■ Page text ■
Still, financial regulation may be of greater importance to Iraq in relation to the United States. Iraq's oil revenues are maintained by the Federal Reserve Bank of New York, pursuant to a 2003 Executive Order issued by former President George W. Bush. This arrangement warrants particular attention in relation to Iraq's AML/CFT framework.

Gulan: CFIUS and Sovereign Investments: Given your specialized focus on the Committee on Foreign Investment in the United States (CFIUS), is it still viable for Arab sovereign wealth funds or Iraqi entities to pursue significant stakes in sensitive U.S. technology sectors, or are national security-based legal barriers becoming increasingly insurmountable?

Professor Hdeel Abdelhady: Arab investment in the United States continues, including in some cases with CFIUS approval. That said, some deals involving Arab sovereigns have faced difficulty. For example, in 2022 the Biden Administration blocked a Saudi Aramco-backed fund's investment in a startup that designed neuromorphic processing units designed to replicate the architecture of the human brain, to the extent that architecture is yet understood.

Some in Congress and elsewhere have called for CFIUS to review foreign investment in the recently created U.S. spinoff of TikTok — including UAE investment. It does not appear that those calls have been heeded.

■ How to complete this task ■
Decide whether each statement agrees with the interview on Iraq and CFIUS, answering yes or no and quoting the deciding words. 1. Iraq's oil revenues are held by the Federal Reserve Bank of New York. 2. In 2022 the Biden Administration approved a Saudi Aramco-backed fund's investment in a startup. 3. Calls for CFIUS to review investment in the U.S. spinoff of TikTok appear to have been heeded. Rely only on the interview above for what is asked here.

■ Source material ■
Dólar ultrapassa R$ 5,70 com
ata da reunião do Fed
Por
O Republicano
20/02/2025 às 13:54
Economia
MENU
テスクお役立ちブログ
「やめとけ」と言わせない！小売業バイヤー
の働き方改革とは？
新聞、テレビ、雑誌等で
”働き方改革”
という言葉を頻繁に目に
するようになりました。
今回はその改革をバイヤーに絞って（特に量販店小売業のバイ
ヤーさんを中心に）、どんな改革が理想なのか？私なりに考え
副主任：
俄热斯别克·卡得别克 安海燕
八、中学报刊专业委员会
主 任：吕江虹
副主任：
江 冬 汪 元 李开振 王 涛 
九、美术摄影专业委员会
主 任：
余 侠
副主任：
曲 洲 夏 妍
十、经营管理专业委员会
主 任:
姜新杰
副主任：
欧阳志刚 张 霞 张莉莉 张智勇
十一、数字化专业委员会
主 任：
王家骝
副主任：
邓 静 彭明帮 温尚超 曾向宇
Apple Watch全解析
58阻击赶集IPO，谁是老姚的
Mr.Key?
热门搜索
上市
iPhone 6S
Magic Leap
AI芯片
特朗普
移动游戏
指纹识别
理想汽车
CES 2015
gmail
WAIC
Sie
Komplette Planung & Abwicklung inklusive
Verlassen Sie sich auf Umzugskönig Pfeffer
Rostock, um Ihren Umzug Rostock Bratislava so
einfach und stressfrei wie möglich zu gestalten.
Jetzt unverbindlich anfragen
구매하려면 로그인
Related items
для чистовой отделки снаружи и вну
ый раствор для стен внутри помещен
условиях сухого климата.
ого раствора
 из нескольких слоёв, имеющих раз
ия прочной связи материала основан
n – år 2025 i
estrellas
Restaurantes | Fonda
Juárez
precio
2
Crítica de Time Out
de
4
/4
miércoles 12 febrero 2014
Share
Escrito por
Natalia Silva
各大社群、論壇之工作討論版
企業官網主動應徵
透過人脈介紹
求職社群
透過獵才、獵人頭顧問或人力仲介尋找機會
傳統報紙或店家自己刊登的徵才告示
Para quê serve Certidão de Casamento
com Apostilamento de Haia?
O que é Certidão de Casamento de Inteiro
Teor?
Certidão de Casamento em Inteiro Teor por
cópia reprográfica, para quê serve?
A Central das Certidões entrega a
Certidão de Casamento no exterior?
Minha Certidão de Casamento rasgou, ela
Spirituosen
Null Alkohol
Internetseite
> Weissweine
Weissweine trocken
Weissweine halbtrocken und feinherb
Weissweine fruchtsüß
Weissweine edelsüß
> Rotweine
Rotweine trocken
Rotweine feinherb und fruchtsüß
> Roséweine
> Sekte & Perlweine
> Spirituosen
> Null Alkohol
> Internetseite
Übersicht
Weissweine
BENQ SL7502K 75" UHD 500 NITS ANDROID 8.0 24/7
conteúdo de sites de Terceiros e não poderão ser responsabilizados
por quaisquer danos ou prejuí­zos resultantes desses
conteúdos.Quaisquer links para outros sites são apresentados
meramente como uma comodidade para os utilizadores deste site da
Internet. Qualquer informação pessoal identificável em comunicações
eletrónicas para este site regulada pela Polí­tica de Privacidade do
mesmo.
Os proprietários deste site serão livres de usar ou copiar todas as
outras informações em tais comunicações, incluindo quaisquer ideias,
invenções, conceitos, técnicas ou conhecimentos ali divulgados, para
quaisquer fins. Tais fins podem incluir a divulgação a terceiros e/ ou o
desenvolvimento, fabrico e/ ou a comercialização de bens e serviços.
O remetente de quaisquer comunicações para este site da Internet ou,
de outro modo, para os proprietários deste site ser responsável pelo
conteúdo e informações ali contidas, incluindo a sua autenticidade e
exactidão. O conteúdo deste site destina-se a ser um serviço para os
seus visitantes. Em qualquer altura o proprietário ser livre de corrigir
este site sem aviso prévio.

■ Your response ■
1. Yes: "Iraq's oil revenues are maintained by the Federal Reserve Bank of New York"
2. No: "in 2022 the Biden Administration blocked a Saudi Aramco-backed fund's investment in a startup"
3. No: "It does not appear that those calls have been heeded."